Before Linnea could complain about Daryl being late, Victoria cleared her throat. “I’m sure this is all very interesting, but we have more pressing matters to discuss. For instance, Linnea, I invited the mayor and his wife over. I expect you to spend the evening down here with us. The mayor


“I can’t. I’ve got an Algebra test to study for and an English essay to work on.”


“Don’t raise your voice at me and don’t interrupt me. I promised the mayor you’d entertain his daughter. You can do your homework after they leave. Do you understand?”


Linnea threw her father a pleading glance, but she knew he chose his battles wisely. She sagged in defeat. “Yes.”


“Good. They’ll be here by eight.”


She managed a few more bites before asking to be excused.
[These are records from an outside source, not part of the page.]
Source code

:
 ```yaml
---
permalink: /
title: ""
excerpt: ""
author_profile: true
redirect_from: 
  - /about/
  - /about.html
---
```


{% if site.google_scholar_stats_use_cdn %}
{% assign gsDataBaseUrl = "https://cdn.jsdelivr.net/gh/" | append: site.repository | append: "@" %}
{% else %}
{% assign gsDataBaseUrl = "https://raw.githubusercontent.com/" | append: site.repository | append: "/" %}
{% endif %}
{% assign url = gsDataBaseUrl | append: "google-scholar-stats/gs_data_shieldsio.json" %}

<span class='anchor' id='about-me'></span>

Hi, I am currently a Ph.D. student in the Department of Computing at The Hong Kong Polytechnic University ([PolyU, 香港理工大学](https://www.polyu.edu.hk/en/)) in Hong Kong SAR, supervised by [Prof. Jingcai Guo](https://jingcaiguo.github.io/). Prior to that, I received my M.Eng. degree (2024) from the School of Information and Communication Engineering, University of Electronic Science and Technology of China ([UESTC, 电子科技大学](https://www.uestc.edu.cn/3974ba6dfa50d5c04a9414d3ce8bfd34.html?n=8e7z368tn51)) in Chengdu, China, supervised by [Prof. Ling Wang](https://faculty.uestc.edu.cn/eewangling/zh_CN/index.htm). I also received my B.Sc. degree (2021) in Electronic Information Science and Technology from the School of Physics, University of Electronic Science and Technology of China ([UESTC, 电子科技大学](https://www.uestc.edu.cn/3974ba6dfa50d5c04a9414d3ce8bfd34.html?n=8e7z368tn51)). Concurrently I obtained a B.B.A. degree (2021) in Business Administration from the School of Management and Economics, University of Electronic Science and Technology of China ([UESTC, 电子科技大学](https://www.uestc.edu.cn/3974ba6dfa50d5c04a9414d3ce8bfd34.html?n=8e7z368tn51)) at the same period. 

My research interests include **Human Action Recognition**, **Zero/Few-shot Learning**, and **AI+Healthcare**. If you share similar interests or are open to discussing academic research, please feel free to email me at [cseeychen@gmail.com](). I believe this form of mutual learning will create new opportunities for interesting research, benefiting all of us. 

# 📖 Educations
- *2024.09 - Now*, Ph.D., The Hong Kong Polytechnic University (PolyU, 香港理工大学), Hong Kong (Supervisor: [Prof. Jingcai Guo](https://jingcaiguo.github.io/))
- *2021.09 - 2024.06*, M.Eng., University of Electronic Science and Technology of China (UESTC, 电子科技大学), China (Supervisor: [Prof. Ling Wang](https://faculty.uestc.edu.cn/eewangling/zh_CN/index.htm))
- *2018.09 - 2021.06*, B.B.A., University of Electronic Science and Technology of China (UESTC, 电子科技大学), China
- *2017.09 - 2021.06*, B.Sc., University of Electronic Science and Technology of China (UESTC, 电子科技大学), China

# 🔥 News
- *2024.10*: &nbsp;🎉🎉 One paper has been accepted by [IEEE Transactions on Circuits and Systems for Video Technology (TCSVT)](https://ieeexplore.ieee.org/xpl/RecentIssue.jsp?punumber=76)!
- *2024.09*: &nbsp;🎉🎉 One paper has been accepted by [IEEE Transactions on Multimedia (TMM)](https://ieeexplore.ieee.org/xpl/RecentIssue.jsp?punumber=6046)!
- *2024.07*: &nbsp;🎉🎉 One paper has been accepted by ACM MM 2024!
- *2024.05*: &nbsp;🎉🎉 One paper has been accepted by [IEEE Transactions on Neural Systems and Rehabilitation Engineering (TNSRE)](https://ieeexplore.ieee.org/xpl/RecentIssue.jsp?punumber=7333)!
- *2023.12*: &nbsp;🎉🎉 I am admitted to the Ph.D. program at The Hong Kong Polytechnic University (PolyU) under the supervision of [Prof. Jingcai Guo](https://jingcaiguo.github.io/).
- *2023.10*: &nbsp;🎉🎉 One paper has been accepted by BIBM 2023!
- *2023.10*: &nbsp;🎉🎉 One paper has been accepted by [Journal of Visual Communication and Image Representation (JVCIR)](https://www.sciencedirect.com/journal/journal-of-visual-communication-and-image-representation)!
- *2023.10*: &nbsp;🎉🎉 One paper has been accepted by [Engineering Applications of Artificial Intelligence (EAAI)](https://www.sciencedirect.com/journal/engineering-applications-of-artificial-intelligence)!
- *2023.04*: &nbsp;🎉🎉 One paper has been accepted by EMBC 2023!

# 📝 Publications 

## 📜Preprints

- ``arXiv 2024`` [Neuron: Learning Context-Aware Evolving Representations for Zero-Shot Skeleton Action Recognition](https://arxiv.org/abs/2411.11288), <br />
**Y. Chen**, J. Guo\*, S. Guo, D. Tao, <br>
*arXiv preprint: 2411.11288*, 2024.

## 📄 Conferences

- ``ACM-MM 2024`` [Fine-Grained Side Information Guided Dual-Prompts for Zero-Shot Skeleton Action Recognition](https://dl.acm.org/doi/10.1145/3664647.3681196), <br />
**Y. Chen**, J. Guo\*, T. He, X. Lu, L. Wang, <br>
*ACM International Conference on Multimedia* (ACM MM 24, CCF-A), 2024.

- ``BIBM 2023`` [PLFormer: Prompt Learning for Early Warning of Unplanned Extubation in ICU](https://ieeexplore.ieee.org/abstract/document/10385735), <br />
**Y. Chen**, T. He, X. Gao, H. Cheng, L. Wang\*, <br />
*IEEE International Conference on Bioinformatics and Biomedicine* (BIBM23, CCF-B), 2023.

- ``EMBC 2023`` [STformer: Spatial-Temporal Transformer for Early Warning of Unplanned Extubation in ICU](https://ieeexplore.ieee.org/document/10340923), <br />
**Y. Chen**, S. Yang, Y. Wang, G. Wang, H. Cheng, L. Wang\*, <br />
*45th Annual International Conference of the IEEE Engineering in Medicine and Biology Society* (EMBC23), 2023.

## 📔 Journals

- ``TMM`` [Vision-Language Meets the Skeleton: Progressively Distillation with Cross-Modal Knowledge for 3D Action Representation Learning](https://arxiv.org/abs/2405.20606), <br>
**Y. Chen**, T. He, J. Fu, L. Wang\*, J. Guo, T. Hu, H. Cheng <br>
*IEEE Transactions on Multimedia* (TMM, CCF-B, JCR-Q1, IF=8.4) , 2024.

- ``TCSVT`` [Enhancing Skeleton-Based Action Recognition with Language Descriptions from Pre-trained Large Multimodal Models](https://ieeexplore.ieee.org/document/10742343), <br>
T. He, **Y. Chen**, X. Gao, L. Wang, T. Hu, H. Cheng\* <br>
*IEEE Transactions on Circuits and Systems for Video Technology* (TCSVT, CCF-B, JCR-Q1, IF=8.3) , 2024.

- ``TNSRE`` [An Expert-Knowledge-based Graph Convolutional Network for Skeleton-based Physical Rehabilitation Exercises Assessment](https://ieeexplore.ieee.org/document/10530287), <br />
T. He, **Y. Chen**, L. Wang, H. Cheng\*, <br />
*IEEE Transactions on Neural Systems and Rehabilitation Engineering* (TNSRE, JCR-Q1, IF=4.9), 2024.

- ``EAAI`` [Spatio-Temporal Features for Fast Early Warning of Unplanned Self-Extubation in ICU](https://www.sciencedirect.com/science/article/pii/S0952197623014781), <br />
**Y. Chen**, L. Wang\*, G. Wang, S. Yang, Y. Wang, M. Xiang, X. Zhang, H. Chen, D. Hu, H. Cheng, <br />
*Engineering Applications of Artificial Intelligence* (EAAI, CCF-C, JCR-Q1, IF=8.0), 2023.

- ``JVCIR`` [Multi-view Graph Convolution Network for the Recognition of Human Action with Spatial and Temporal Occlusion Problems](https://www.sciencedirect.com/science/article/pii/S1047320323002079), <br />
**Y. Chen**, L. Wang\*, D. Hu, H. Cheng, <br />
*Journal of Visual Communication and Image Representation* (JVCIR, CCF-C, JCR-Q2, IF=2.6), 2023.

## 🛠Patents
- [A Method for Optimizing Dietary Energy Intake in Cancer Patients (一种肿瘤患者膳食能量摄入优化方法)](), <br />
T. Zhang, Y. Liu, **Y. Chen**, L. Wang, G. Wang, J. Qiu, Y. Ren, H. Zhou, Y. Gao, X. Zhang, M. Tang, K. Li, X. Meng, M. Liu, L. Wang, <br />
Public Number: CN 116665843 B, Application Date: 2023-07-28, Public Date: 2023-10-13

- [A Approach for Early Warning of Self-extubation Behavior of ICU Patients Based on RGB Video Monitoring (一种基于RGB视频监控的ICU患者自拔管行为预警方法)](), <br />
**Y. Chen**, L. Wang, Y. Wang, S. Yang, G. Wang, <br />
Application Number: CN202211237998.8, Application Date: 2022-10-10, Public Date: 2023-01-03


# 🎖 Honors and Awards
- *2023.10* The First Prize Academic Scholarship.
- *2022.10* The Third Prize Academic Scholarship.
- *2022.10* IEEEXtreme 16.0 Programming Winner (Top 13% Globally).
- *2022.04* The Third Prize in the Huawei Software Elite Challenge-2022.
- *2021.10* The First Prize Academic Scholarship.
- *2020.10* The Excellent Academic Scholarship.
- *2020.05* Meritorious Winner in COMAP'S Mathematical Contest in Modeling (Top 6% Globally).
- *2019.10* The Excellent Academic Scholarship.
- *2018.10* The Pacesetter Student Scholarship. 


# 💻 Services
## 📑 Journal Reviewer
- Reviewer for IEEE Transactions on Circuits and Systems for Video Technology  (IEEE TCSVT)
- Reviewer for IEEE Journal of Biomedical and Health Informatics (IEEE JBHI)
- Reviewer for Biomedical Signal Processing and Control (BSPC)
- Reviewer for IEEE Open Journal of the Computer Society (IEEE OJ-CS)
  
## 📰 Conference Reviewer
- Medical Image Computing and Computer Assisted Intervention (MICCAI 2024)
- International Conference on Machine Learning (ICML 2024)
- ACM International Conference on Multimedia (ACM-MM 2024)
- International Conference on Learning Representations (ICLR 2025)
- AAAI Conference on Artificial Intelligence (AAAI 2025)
Only after swapping her slacks for a skirt and putting on makeup did she start her homework.


At the sound of the doorbell, she headed down to greet the guests. Fatigue threatened her perfect posture while she feigned interest in the mayor’s daughter’s blathering about music videos and boy bands.


When they finally left at midnight, Linnea dragged herself upstairs and studied until two o’clock when she fell, exhausted, into bed, and set her alarm for another day’s work.